Federal data tells us that 83 percent of teachers in this country are white  and 75 percent of teachers are female. So where does that leave the young men who are in need of a male version of my experience? Well, according to that same data, Black male educators are approximately less than 2 percent of the teaching population in public schools. Minority students are the majority inside of classrooms, but they have a hard time finding a teacher that looks like them and can identify with their personal issues. This could be the reason why black students are four times more likely to be suspended and are shortchanged across the board ... Simply put, black teachers are black excellence personified, and when our kids see them in a classroom, they see that anything is possible.

If you are used to seeing people who look like you in positions of power, this might not seem terribly important to you. For children of color who are the unwitting recipients of constant negative stereotyping, having more black teachers is a huge psychological benefit.

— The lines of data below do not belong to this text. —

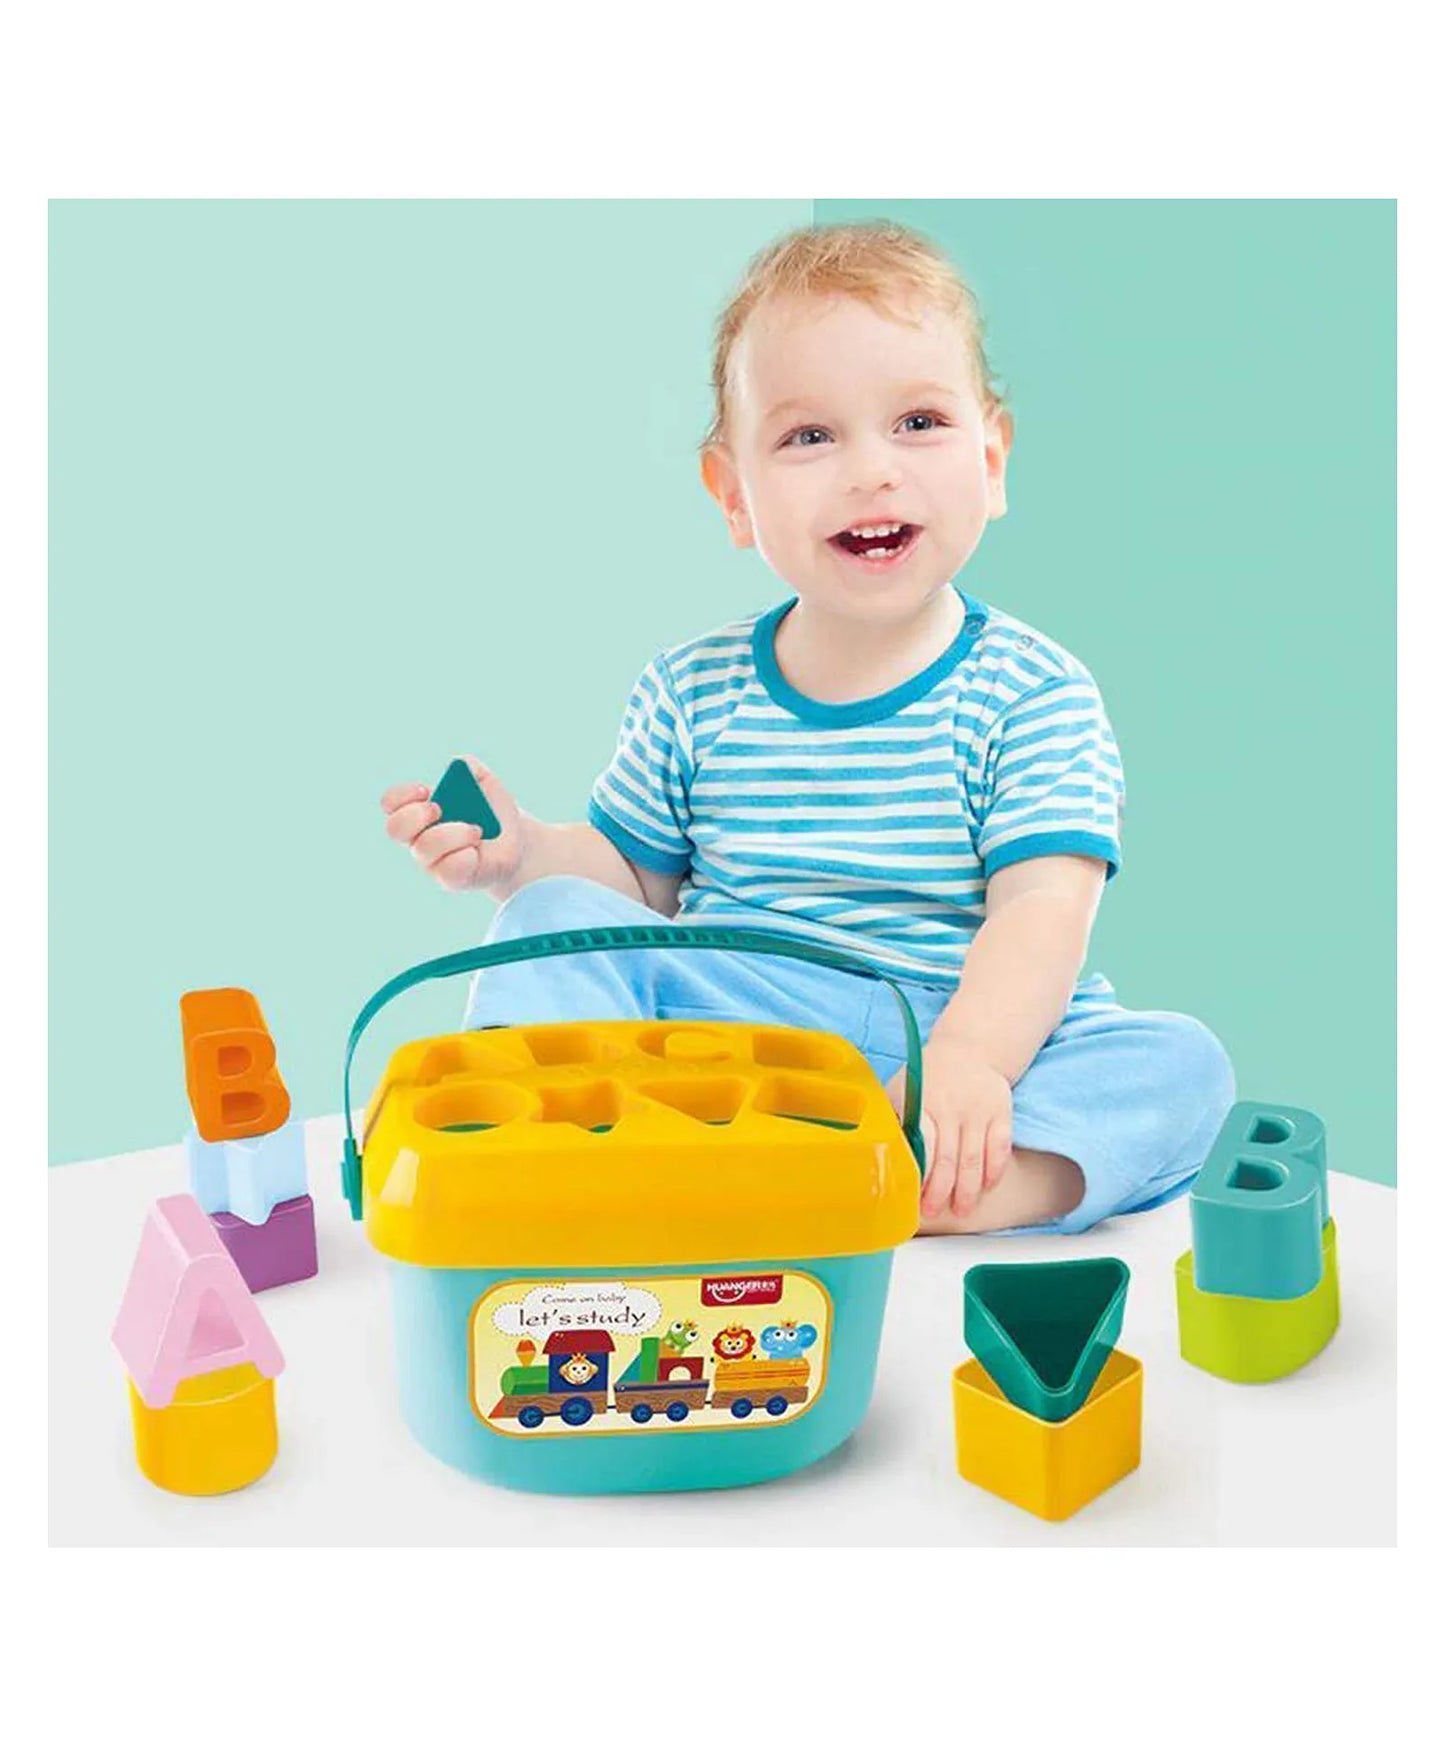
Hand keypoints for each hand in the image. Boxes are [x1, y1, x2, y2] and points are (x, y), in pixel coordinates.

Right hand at [381, 757, 524, 893]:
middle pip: (395, 828)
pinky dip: (465, 855)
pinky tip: (477, 850)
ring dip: (453, 833)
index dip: (402, 796)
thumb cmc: (492, 811)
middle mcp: (418, 837)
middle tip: (441, 809)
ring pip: (424, 848)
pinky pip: (448, 869)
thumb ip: (471, 768)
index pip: (391, 803)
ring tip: (476, 830)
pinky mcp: (450, 879)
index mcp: (419, 810)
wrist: (515, 841)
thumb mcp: (485, 783)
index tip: (425, 790)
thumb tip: (460, 766)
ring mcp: (432, 861)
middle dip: (417, 815)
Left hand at [887, 1038, 1013, 1221]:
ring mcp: (979, 1110)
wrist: (968, 1049)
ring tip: (962, 1210)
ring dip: (969, 1189)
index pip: (923, 1143)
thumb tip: (875, 1157)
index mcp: (923, 1101)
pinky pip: (1000, 1146)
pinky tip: (987, 1187)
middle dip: (941, 1190)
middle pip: (949, 1157)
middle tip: (934, 1211)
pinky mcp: (1001, 1111)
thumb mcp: (902, 1089)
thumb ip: (893, 1120)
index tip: (914, 1195)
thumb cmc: (927, 1078)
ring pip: (975, 1157)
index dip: (920, 1173)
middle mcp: (952, 1106)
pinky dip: (995, 1170)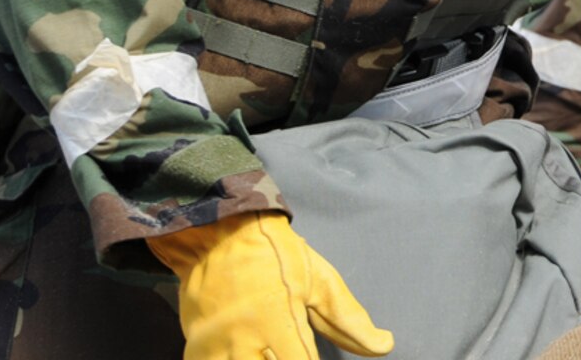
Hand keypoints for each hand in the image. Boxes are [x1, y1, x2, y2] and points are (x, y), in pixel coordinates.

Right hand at [148, 210, 393, 359]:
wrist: (217, 232)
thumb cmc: (276, 255)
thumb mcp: (319, 279)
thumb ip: (349, 319)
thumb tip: (385, 347)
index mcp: (278, 319)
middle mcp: (242, 338)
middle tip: (294, 352)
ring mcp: (214, 345)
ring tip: (271, 352)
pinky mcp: (195, 347)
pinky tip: (247, 355)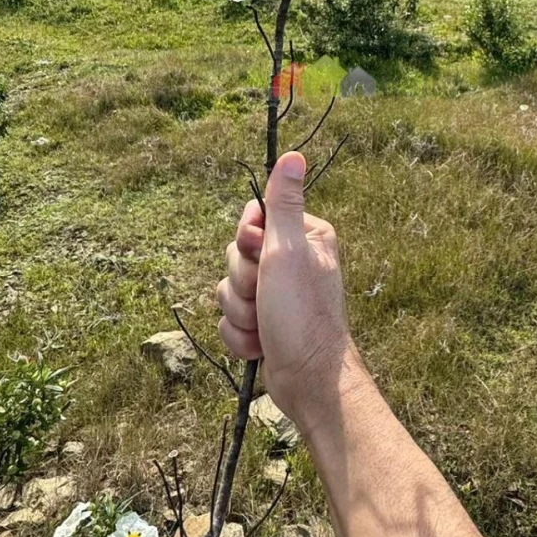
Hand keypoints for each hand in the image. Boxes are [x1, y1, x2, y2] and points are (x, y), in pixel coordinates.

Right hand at [216, 152, 355, 431]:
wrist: (307, 380)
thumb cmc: (301, 314)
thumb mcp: (287, 251)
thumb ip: (283, 204)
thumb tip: (293, 156)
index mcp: (303, 236)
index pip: (252, 219)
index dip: (246, 241)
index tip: (259, 256)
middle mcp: (292, 261)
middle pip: (235, 256)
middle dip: (242, 284)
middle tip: (265, 298)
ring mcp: (277, 295)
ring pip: (228, 290)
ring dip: (240, 314)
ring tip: (265, 327)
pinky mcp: (265, 323)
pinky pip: (230, 320)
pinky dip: (241, 336)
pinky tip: (261, 346)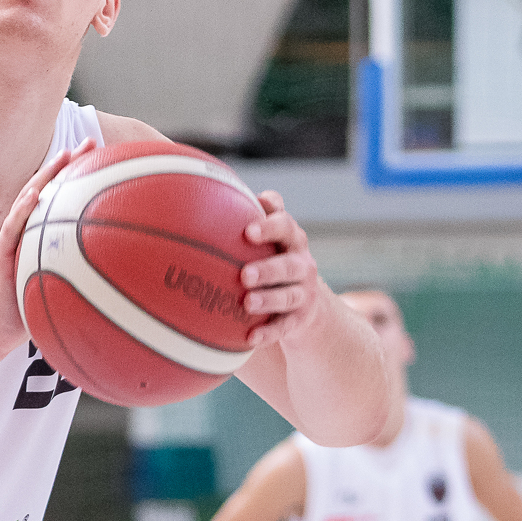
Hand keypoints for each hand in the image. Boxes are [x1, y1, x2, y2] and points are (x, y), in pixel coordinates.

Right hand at [0, 138, 95, 351]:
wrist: (0, 329)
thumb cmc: (35, 309)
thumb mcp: (68, 290)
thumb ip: (90, 277)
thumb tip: (134, 276)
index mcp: (46, 235)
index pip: (65, 199)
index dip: (84, 177)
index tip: (109, 158)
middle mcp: (30, 230)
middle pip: (50, 189)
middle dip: (69, 164)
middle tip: (92, 144)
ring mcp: (13, 238)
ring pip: (29, 199)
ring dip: (46, 177)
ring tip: (63, 157)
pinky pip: (11, 228)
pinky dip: (22, 210)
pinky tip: (34, 195)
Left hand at [240, 191, 321, 347]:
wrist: (308, 304)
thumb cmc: (275, 260)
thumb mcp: (268, 239)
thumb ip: (250, 215)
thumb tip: (213, 182)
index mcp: (291, 240)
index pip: (285, 226)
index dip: (269, 226)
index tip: (247, 231)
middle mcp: (302, 264)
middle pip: (290, 264)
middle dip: (269, 268)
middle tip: (244, 274)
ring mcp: (304, 292)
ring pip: (289, 295)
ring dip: (269, 299)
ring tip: (246, 303)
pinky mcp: (301, 319)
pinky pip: (286, 327)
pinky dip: (270, 333)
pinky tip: (250, 338)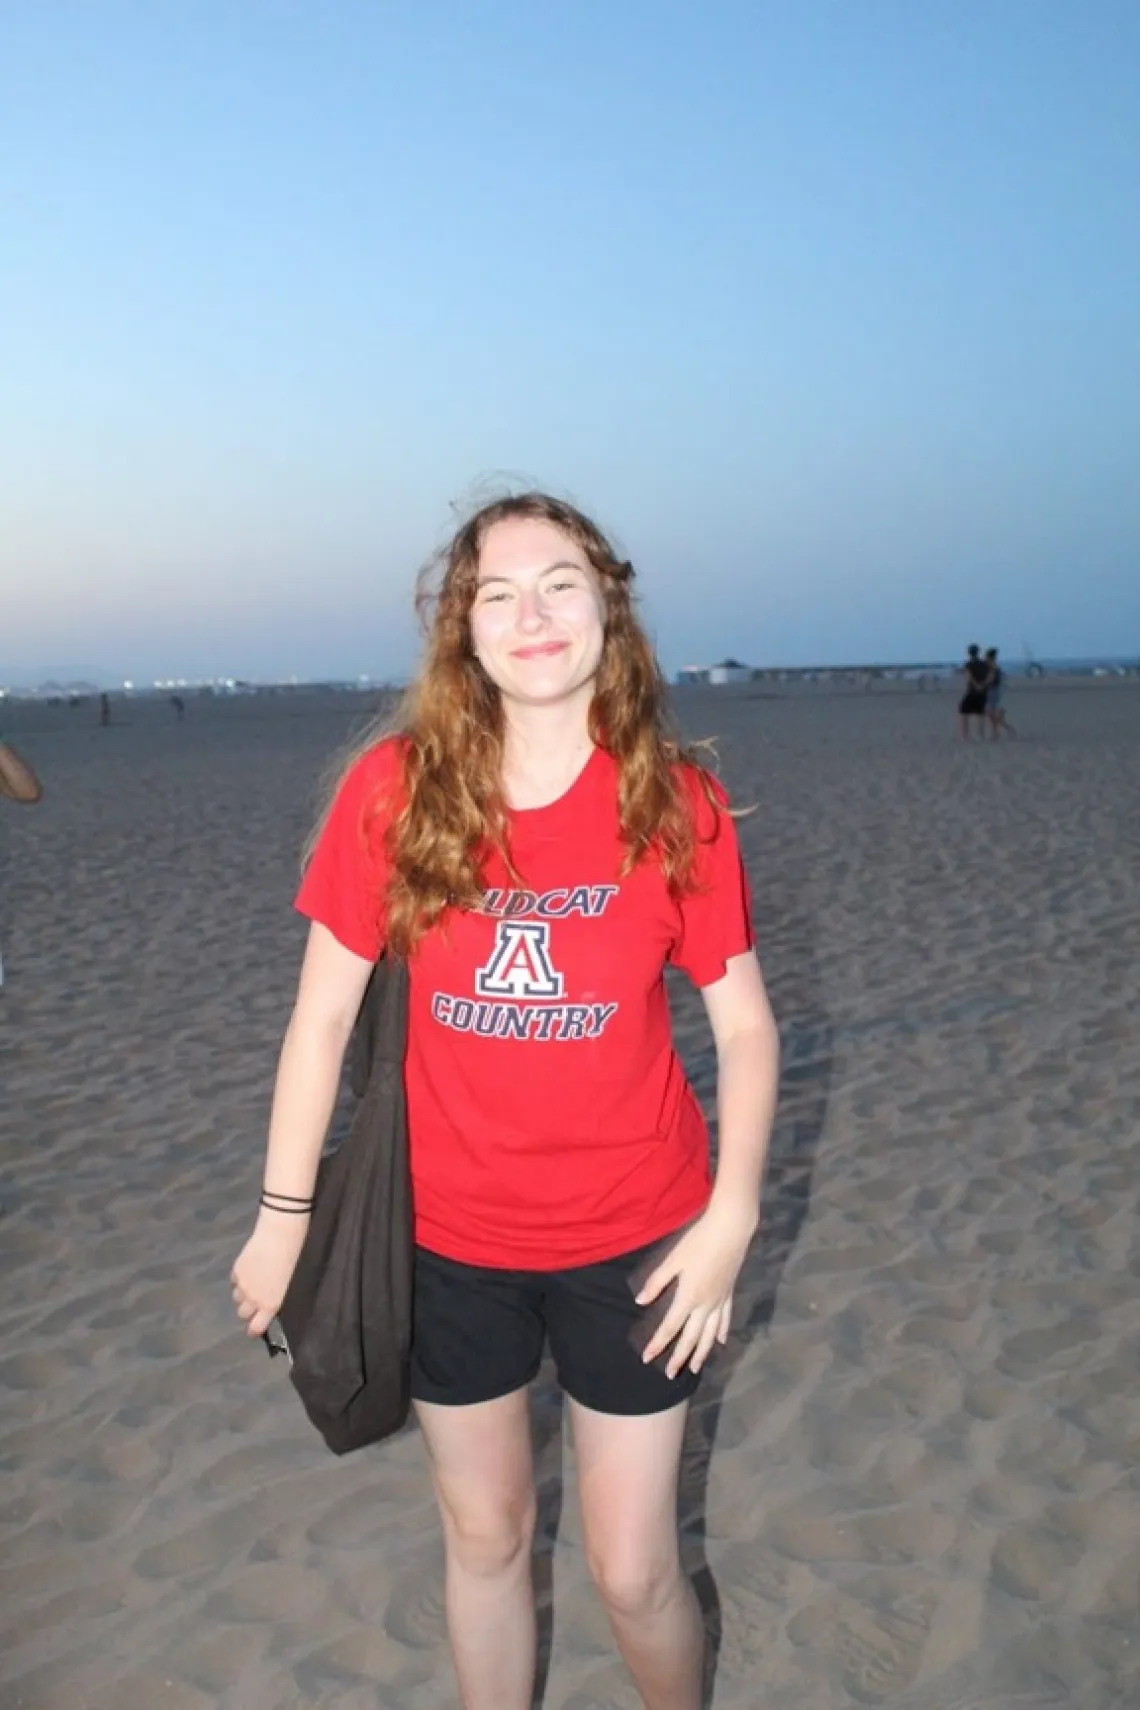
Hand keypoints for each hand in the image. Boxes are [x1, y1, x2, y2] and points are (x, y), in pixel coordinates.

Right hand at [230, 1213, 308, 1338]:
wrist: (280, 1235)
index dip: (254, 1330)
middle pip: (242, 1314)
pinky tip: (248, 1270)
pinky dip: (239, 1279)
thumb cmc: (295, 1259)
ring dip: (242, 1295)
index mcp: (270, 1305)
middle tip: (256, 1302)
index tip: (254, 1329)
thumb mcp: (290, 1285)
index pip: (256, 1328)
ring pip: (236, 1298)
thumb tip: (273, 1304)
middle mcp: (253, 1299)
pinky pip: (234, 1281)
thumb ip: (278, 1298)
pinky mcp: (236, 1269)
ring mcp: (242, 1284)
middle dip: (248, 1310)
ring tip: (253, 1284)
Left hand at [636, 1200, 757, 1377]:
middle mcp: (705, 1305)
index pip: (670, 1327)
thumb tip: (640, 1302)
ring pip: (710, 1335)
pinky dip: (721, 1333)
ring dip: (701, 1353)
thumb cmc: (698, 1241)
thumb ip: (657, 1282)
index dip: (658, 1344)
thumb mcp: (673, 1259)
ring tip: (694, 1368)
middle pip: (691, 1338)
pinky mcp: (729, 1294)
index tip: (647, 1358)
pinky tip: (720, 1343)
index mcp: (688, 1297)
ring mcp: (720, 1301)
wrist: (730, 1230)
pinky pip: (725, 1320)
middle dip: (679, 1357)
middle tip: (670, 1375)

Finally, One college has decided that laughter will always be the best medicine, but the jury's out on whether or not it's the best ticket to employment:

Starting next academic year, [Performing Improv Comedy] will be a required course for anyone looking to graduate with Emerson’s new B.F.A. in comedic arts, the first such program in the nation. Formalizing the study of comedy into an academic degree may seem like, well, a joke. But Emerson has made strides to pre-empt criticism. The curriculum is heavy on theory and craft, with practical classes like Comedy Writing for Television, Great Screenwriters: Wilder, Allen, Kaufman and Comedy Writing for Late Night, balanced out by headier electives like Why Did the Chicken? — Fundamentals of Comedic Storytelling.

First of all, anyone who knows Emerson should not be surprised by this turn of events. An extraordinary number of comedians went to Emerson, including my childhood comedy idol:

On the other hand, I have no idea whether this is a good idea for, you know, practical reasons.